Work to complete
Starting at the line that contains "text [177, 822, 1152, 1460]", transcribe each line exactly through the last line of the data. Include nothing else.

Data supplied
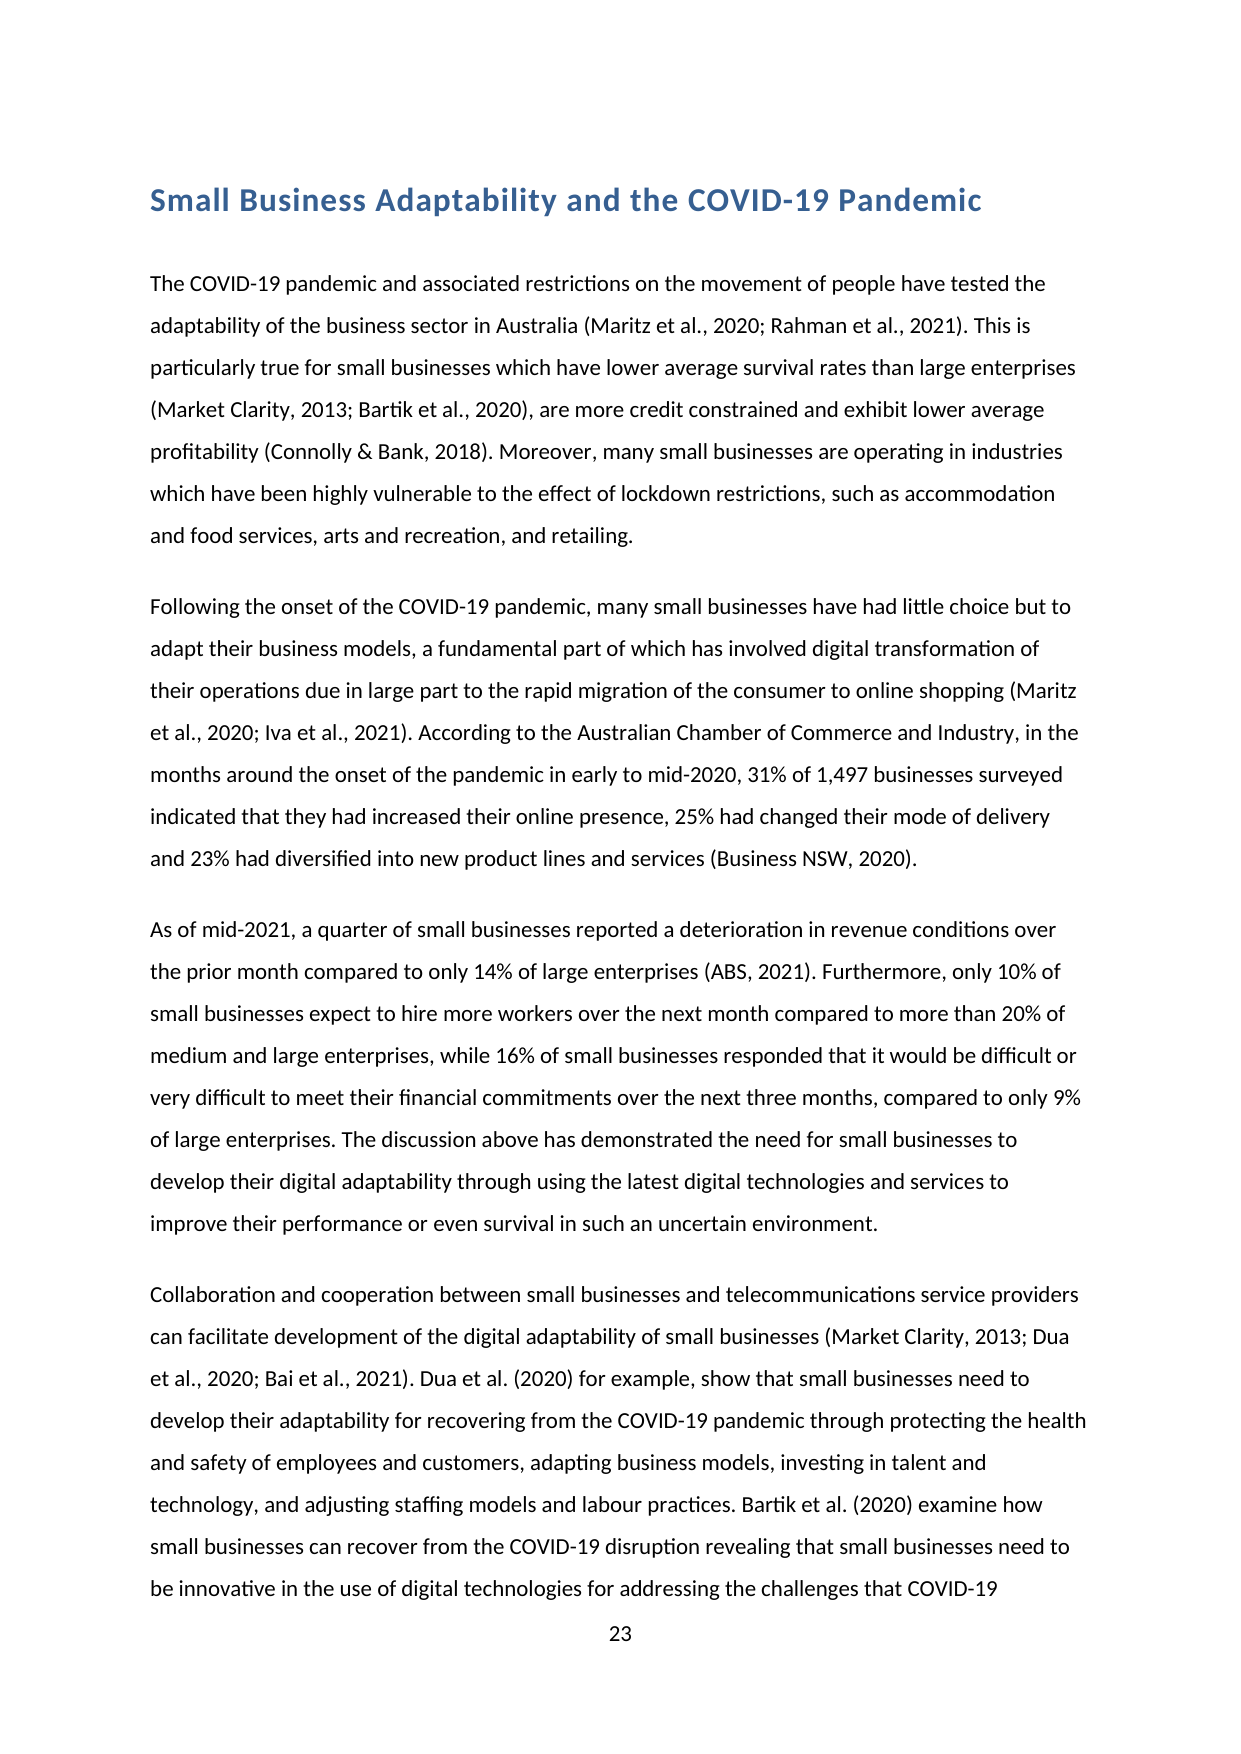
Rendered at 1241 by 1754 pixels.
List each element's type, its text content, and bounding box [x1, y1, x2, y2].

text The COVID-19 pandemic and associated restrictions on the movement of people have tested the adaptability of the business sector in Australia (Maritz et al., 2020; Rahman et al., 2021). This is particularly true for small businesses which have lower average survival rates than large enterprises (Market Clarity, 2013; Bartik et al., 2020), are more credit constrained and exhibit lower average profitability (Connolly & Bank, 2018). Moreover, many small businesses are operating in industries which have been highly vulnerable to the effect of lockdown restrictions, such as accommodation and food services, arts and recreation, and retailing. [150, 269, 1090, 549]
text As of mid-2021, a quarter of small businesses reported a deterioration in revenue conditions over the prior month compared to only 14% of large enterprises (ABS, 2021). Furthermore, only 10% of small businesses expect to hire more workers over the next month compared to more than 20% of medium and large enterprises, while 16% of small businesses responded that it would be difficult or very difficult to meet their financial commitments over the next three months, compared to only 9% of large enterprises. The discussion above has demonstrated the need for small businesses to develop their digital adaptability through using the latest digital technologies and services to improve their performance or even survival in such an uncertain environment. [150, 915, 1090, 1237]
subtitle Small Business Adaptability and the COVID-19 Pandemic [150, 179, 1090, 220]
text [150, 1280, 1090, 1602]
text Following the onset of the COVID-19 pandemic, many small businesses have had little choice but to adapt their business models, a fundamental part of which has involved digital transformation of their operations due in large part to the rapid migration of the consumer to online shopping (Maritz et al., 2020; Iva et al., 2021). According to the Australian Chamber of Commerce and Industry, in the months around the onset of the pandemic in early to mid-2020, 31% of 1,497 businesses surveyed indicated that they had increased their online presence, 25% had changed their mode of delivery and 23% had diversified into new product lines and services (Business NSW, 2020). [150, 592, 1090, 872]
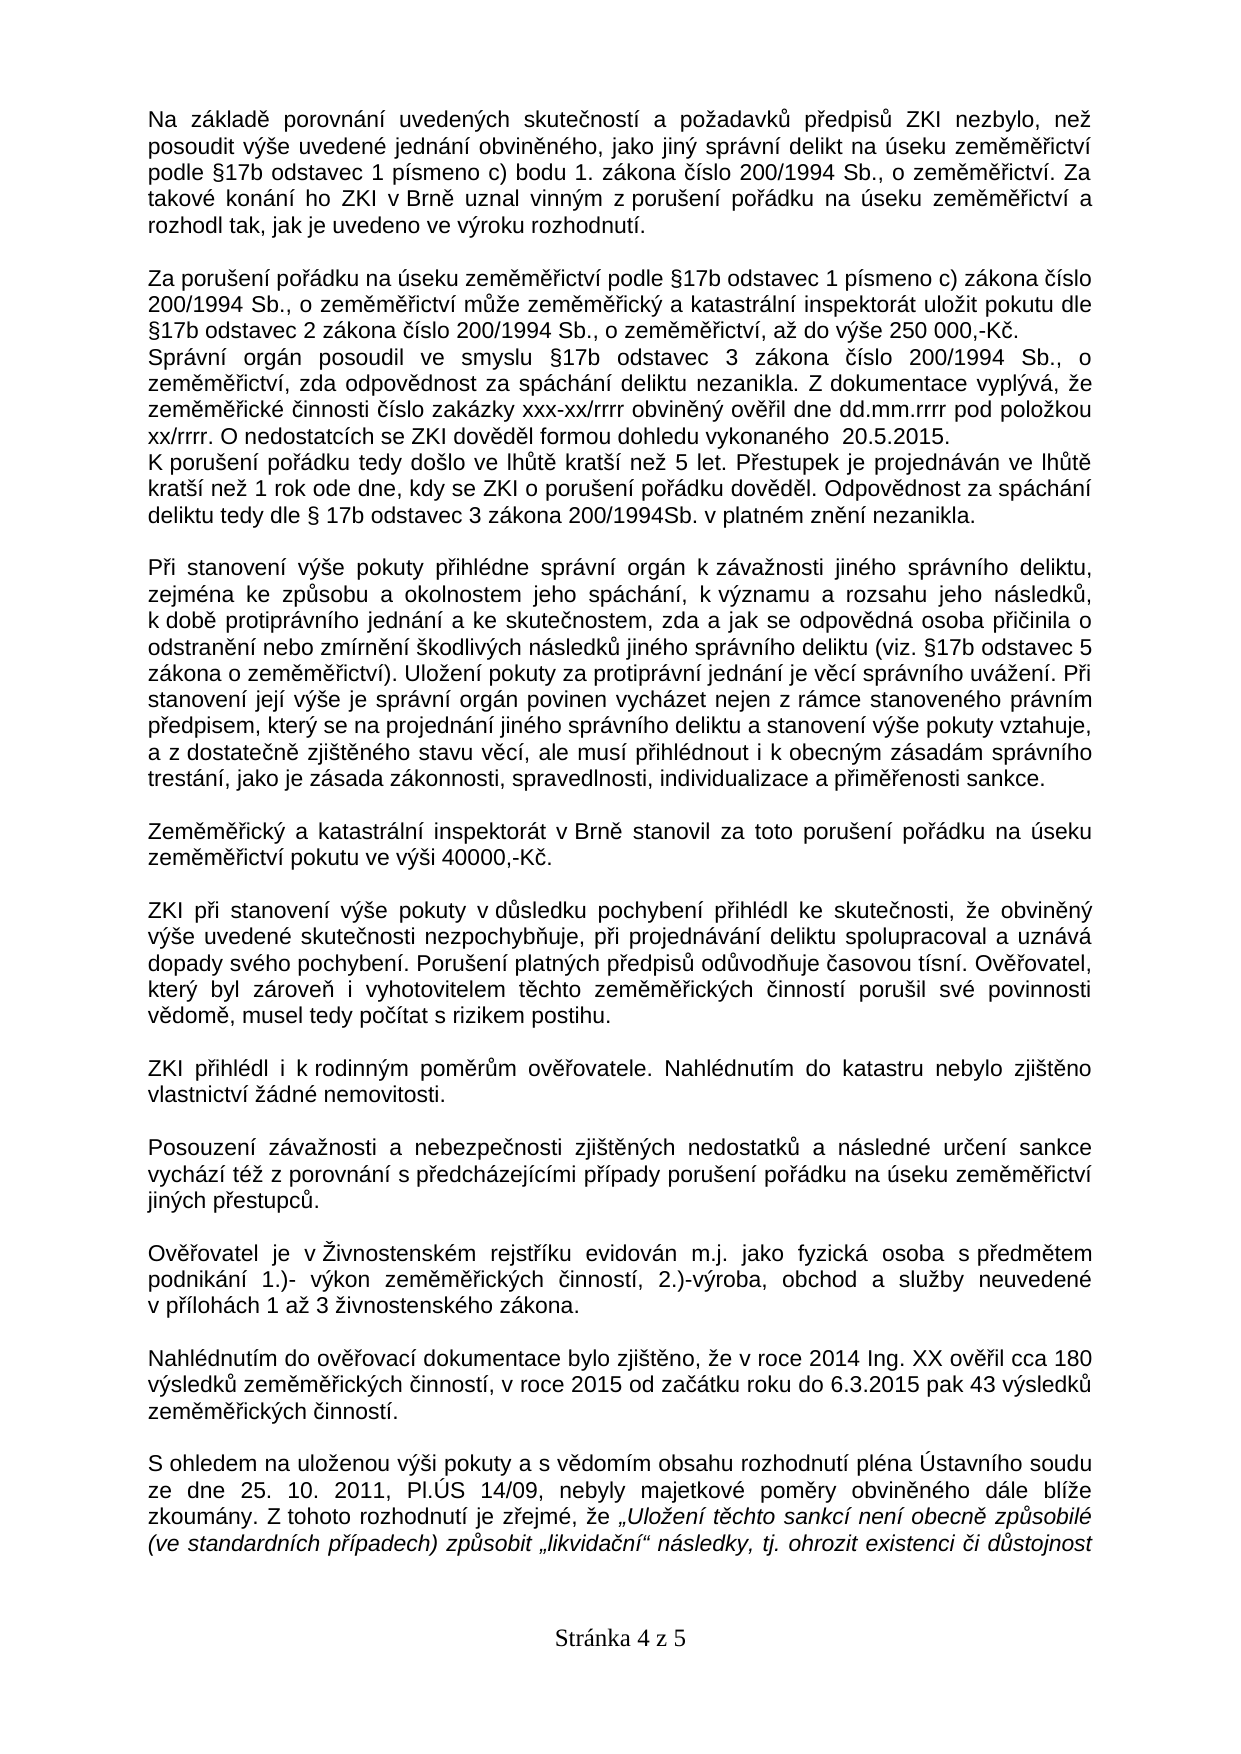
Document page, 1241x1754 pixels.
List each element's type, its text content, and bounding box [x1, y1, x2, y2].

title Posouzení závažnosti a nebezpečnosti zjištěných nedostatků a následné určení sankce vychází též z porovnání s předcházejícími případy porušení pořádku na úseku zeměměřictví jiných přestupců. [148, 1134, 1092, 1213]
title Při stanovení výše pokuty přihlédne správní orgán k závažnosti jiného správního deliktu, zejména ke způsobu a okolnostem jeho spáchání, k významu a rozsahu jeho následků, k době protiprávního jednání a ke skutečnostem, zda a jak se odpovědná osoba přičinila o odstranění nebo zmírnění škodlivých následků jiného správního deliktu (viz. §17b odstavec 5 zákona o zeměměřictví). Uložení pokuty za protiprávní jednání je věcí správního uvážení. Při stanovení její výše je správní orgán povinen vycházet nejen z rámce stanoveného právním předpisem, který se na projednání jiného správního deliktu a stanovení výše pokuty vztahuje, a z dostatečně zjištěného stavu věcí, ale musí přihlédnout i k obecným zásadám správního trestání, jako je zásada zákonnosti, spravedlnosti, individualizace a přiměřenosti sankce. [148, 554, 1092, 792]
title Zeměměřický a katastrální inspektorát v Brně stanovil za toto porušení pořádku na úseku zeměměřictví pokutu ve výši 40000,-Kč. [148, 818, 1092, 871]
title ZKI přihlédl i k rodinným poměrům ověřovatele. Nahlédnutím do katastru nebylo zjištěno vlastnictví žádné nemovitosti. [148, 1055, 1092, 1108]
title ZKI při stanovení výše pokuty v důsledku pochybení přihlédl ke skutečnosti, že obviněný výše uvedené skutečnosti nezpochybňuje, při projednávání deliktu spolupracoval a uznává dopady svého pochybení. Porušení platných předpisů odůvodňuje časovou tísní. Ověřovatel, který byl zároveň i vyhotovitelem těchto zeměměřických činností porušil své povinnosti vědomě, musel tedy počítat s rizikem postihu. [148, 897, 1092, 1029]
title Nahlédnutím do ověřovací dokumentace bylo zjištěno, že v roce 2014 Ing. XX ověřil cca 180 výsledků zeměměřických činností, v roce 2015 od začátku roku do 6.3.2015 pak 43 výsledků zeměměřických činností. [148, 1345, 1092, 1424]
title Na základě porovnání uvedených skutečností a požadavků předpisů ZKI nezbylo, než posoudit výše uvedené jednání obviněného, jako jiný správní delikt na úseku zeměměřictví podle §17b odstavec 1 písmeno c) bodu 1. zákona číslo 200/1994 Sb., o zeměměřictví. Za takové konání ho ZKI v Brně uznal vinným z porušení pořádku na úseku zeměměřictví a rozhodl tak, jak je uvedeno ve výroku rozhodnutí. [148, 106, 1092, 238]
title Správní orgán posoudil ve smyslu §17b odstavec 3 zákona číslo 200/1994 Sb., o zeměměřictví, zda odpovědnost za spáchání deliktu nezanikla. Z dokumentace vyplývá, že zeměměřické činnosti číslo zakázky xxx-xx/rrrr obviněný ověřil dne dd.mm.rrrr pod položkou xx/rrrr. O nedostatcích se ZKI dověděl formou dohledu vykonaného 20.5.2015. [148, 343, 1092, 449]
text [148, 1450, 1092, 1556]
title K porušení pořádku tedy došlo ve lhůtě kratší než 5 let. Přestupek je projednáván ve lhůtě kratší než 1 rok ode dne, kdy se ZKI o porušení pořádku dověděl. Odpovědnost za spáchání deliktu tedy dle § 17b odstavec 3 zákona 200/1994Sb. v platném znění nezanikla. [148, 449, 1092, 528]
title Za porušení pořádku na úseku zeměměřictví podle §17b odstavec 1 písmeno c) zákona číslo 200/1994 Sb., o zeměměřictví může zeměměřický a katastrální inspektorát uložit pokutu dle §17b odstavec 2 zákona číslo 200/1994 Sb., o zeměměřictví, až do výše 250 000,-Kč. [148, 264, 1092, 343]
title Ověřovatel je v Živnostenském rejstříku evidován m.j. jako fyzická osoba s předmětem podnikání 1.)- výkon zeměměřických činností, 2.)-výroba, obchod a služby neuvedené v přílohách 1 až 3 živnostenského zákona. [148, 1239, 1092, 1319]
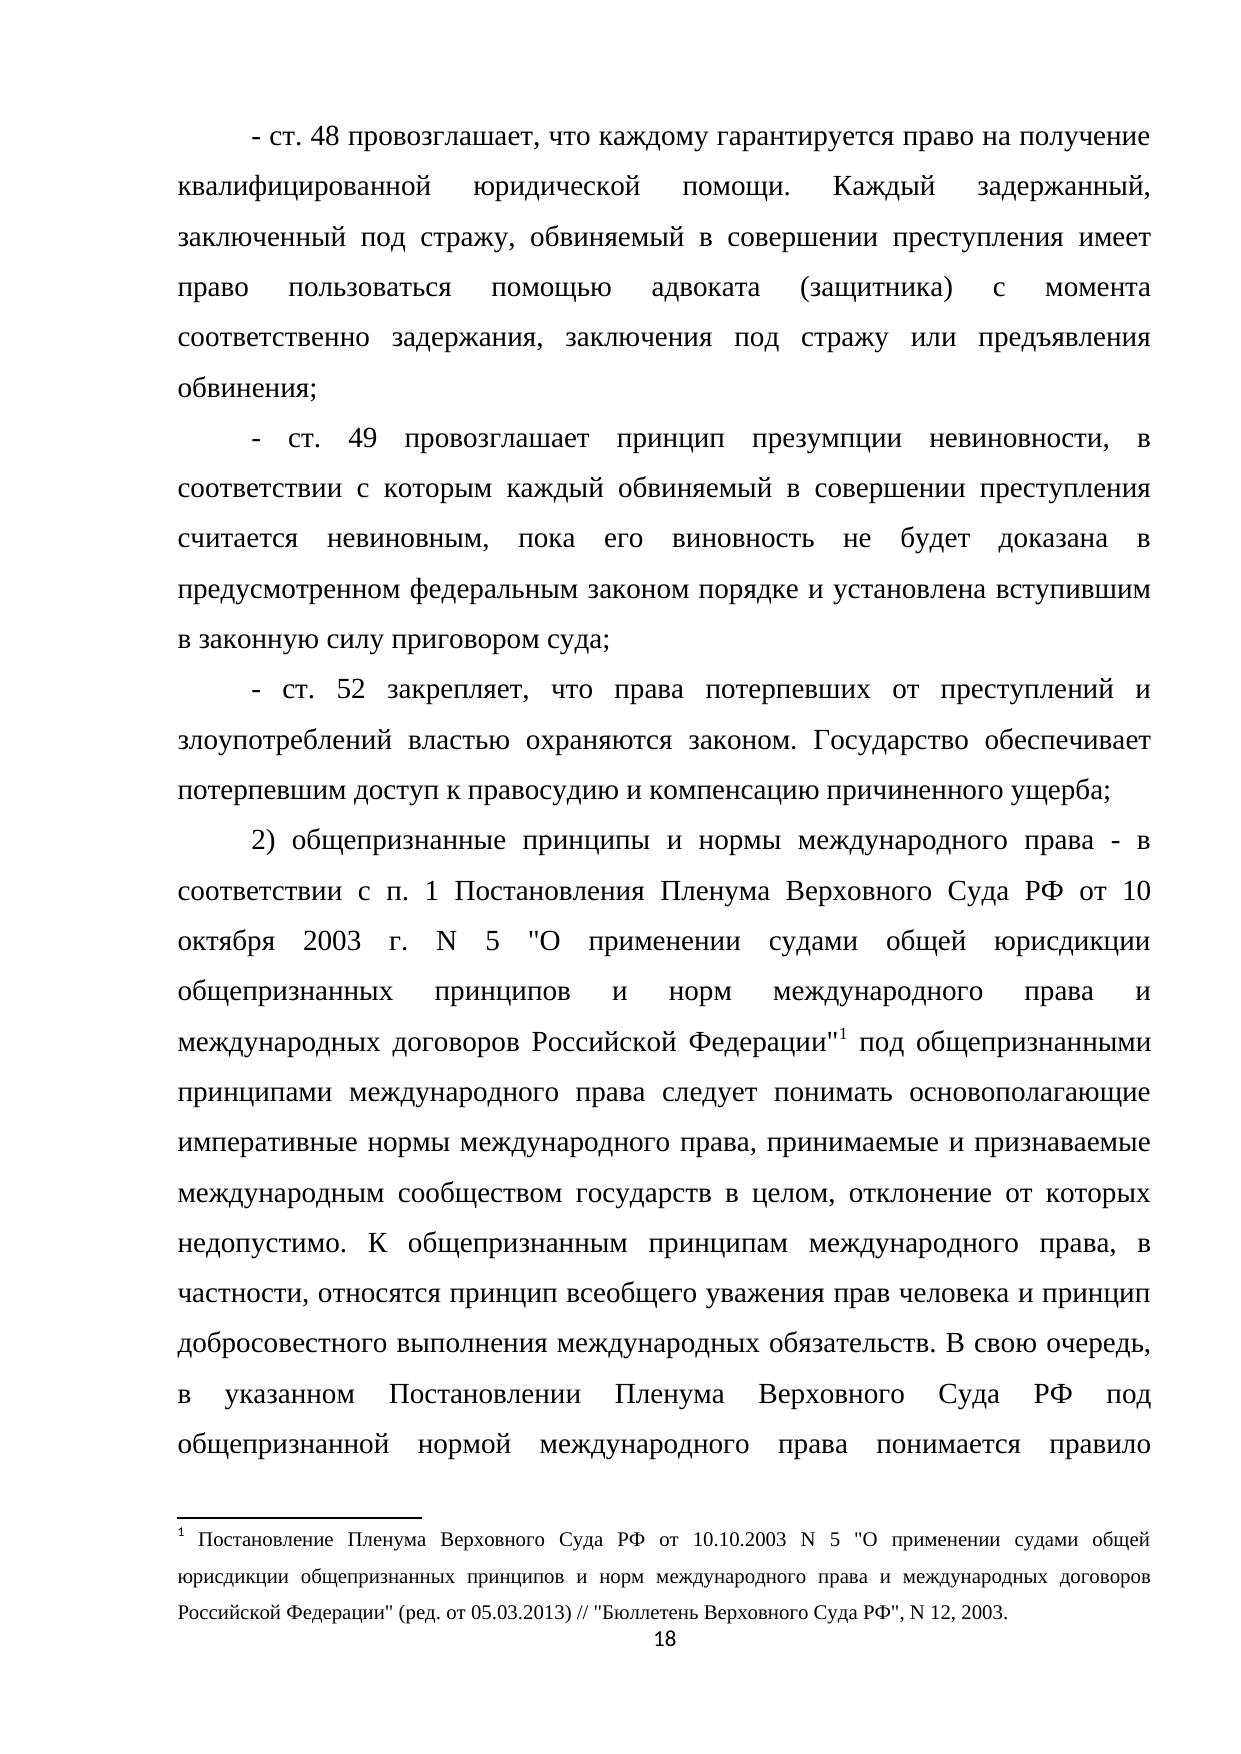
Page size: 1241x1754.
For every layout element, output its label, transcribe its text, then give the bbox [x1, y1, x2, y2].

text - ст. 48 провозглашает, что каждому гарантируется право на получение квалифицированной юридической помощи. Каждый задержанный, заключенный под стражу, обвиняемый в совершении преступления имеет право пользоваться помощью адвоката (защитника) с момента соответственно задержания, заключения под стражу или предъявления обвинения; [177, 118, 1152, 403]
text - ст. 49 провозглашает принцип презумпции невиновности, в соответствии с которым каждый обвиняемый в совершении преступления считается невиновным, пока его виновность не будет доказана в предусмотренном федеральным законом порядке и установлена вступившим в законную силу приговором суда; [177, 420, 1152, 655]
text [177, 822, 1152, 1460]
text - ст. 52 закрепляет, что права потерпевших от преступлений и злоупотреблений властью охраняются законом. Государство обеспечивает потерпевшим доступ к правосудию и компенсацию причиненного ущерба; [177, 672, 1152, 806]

Exercise solution
text [177, 822, 1152, 1460]
text - ст. 52 закрепляет, что права потерпевших от преступлений и злоупотреблений властью охраняются законом. Государство обеспечивает потерпевшим доступ к правосудию и компенсацию причиненного ущерба; [177, 672, 1152, 806]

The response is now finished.